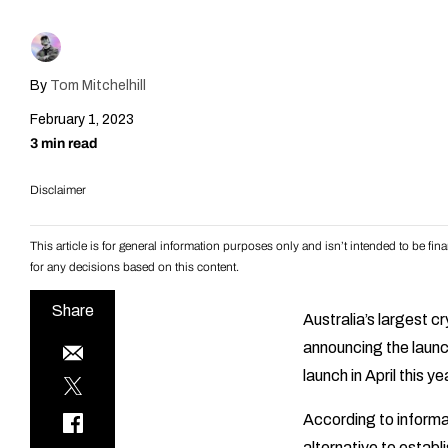
By
Tom Mitchelhill
February 1, 2023
3 min read
Disclaimer
This article is for general information purposes only and isn’t intended to be f
for any decisions based on this content.
Share
Australia’s largest 
announcing the launc
launch in April this ye
According to informa
alternative to estab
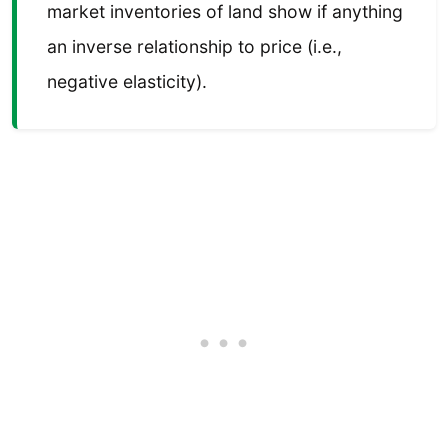
market inventories of land show if anything
an inverse relationship to price (i.e.,
negative elasticity).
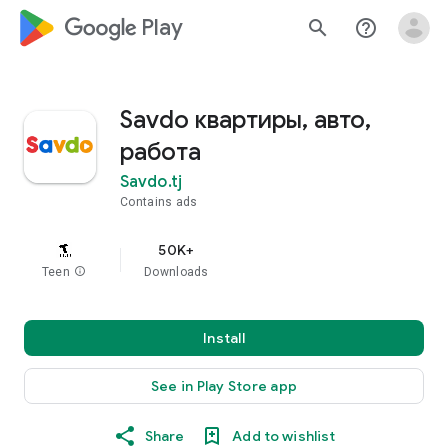
google_logo Play
search
help_outline
Savdo квартиры, авто,
работа
Savdo.tj
Contains ads
50K+
Teen
info
Downloads
Install
See in Play Store app
Share
Add to wishlist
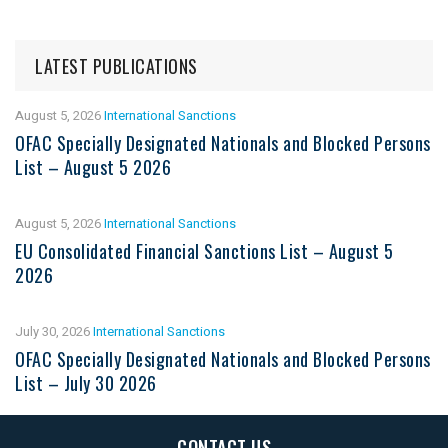
LATEST PUBLICATIONS
August 5, 2026
International Sanctions
OFAC Specially Designated Nationals and Blocked Persons
List – August 5 2026
August 5, 2026
International Sanctions
EU Consolidated Financial Sanctions List – August 5
2026
July 30, 2026
International Sanctions
OFAC Specially Designated Nationals and Blocked Persons
List – July 30 2026
CONTACT US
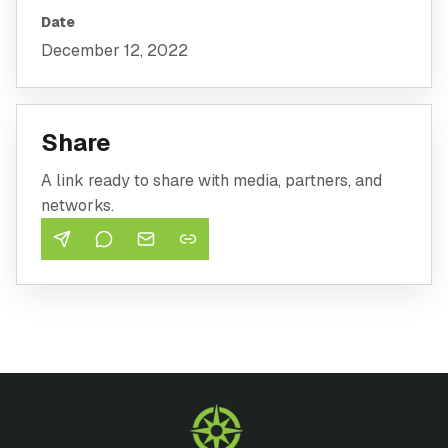
Date
December 12, 2022
Share
A link ready to share with media, partners, and
networks.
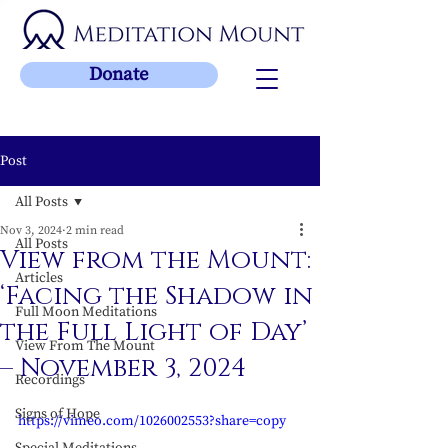
Donate
Post
All Posts
Nov 3, 2024
2 min read
All Posts
View from the Mount:
Articles
‘Facing the Shadow in
Full Moon Meditations
the Full Light of Day’
View From The Mount
– November 3, 2024
Recordings
Signs of Hope
https://vimeo.com/1026002553?share=copy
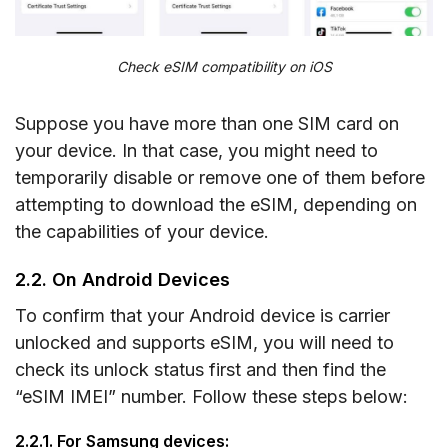
Check eSIM compatibility on iOS
Suppose you have more than one SIM card on
your device. In that case, you might need to
temporarily disable or remove one of them before
attempting to download the eSIM, depending on
the capabilities of your device.
2.2. On Android Devices
To confirm that your Android device is carrier
unlocked and supports eSIM, you will need to
check its unlock status first and then find the
“eSIM IMEI” number. Follow these steps below:
2.2.1. For Samsung devices:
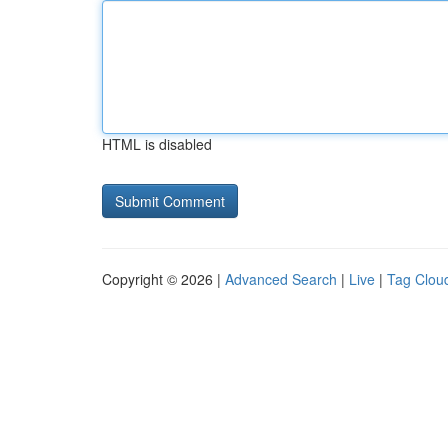
HTML is disabled
Copyright © 2026 |
Advanced Search
|
Live
|
Tag Clou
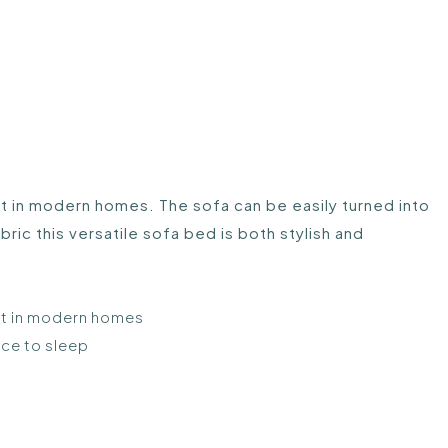
eat in modern homes. The sofa can be easily turned into
ric this versatile sofa bed is both stylish and
eat in modern homes
ace to sleep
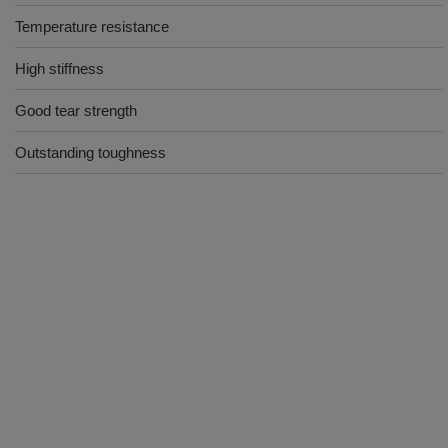
Temperature resistance
High stiffness
Good tear strength
Outstanding toughness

**Task to complete:**
Please set down, exactly and with no pictures, the lines in the entries above starting at the one holding "December 12, 2022" and ending at the one holding "temporarily disable or", ends included.

**Task response:**
December 12, 2022
Share
A link ready to share with media, partners, and
networks.
Donate
Post
All Posts
Nov 3, 2024
2 min read
All Posts
View from the Mount:
Articles
‘Facing the Shadow in
Full Moon Meditations
the Full Light of Day’
View From The Mount
– November 3, 2024
Recordings
Signs of Hope
https://vimeo.com/1026002553?share=copy
Check eSIM compatibility on iOS
Suppose you have more than one SIM card on
your device. In that case, you might need to
temporarily disable or remove one of them before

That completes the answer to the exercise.